The trouble, moreover, is that this challenge does not yield any simple solutions. One might think that the United States should simply divide and conquer—that it should try to replay the efforts of Richard Nixon and Henry Kissinger to play Beijing and Moscow off each other in the 1970s. Along these lines, the Trump administration has reportedlyconsidered ways of splitting Iran and Russia in the Middle East, and international relations scholars such as John Mearsheimer have suggestedthat Washington reconcile with Moscow to better compete with China. Yet these countries are currently more hostile to the United States than they are to each other, and so the practical opportunities for such triangular diplomacy are minimal.

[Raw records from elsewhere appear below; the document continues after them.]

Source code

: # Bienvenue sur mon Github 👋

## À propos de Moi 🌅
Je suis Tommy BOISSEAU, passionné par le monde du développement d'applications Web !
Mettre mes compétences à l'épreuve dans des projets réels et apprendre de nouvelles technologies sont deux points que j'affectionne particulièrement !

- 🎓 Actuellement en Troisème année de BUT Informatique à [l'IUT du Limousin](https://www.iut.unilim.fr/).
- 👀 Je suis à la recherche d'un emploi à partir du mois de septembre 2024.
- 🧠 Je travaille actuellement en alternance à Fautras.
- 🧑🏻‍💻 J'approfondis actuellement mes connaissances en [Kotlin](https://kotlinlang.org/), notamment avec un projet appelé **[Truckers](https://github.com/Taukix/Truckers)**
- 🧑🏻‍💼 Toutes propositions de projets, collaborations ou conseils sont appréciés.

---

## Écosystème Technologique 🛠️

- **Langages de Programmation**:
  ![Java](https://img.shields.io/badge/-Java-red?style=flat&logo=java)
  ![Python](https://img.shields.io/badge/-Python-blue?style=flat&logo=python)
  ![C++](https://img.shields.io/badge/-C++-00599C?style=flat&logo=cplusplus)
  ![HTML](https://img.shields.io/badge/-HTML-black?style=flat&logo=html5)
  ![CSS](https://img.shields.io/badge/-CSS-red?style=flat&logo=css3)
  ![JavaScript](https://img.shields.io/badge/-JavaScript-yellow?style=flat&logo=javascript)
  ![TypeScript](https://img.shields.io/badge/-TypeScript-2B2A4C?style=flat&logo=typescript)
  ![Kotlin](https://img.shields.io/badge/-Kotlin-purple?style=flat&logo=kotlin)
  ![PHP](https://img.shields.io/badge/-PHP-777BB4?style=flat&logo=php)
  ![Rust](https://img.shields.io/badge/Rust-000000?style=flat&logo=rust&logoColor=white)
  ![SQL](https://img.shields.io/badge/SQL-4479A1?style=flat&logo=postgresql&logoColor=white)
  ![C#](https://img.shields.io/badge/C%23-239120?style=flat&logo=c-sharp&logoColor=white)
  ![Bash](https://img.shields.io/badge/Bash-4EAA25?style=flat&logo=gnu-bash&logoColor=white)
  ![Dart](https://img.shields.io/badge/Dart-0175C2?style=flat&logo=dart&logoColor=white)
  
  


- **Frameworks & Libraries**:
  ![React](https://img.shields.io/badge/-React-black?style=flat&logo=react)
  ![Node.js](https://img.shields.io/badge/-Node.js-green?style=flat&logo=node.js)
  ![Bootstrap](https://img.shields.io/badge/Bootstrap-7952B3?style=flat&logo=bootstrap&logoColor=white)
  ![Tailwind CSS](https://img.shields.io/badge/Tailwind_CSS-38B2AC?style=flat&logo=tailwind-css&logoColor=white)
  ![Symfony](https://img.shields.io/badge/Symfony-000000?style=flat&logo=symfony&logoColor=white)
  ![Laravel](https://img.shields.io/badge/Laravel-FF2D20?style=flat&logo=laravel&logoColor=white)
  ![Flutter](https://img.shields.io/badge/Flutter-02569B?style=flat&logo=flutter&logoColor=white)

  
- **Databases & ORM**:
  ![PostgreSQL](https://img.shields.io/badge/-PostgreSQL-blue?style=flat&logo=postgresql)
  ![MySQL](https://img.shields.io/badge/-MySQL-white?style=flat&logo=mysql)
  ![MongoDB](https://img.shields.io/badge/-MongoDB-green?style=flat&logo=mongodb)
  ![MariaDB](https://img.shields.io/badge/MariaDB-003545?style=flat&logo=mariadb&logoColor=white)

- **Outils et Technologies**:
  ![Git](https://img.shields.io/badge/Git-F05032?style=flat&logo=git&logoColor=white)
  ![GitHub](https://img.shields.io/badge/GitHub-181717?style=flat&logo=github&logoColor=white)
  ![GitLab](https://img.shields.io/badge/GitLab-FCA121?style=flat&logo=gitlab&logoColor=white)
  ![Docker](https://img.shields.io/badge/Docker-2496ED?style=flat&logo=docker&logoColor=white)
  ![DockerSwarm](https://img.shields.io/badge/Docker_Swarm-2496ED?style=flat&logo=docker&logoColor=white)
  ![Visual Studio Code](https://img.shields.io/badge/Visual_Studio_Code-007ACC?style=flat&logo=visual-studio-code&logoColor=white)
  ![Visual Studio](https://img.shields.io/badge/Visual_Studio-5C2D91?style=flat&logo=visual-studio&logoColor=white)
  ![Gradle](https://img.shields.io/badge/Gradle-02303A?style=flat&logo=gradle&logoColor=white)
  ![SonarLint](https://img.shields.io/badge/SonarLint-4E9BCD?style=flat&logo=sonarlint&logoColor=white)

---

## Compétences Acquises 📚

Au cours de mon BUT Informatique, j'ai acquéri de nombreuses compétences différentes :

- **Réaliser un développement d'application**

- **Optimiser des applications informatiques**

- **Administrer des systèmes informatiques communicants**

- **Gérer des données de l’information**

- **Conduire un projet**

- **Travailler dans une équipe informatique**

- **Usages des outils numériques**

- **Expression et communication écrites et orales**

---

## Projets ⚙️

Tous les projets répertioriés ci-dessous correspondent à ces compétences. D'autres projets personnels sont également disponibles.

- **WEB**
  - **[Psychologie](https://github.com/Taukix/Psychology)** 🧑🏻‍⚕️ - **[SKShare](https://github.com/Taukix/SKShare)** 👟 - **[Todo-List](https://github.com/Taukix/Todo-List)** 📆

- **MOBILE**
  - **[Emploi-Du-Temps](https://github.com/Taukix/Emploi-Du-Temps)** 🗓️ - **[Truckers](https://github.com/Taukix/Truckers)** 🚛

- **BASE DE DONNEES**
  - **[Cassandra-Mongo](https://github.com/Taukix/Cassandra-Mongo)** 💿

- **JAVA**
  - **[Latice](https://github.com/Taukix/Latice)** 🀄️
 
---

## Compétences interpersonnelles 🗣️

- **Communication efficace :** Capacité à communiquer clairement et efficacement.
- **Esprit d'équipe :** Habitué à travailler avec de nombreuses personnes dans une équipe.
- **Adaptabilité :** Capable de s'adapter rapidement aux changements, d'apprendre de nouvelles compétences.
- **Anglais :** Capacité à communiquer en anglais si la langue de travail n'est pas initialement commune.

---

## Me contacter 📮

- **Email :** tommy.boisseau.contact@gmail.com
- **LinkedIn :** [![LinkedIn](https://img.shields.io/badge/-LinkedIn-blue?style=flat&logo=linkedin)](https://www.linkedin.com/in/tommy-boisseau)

In theory, America might try to strike some “grand bargain” with Moscow, one that might involve accepting Russian dominance of Ukraine, rolling back NATO defenses in the Baltic and Eastern Europe, tolerating a Russian sphere of influence in the former Soviet Union and parts of the former Warsaw Pact, and treating Moscow as a geopolitical co-equal in the Middle East—all in hopes of getting the Kremlim to reduce its hostility to the West and focus on the longer-range threat from China. Yet the price of such a deal would be so high, the gains so uncertain, and the disruption of U.S.-NATO and U.S.-European relations so severe, that as a practical matter it is probably a non-starter. Certainly, the vast majority—if not all—of Washington’s allies and partners in Europe would not welcome such a deal.
Perhaps, as time passes, there will eventually arise greater opportunities to play U.S. rivals off each other. But for now, the United States and its allies in Europe and elsewhere face the difficult task of protecting a global order that is being tested in multiple regions at once, and by authoritarian countries that are increasingly cooperating in their attacks on that system.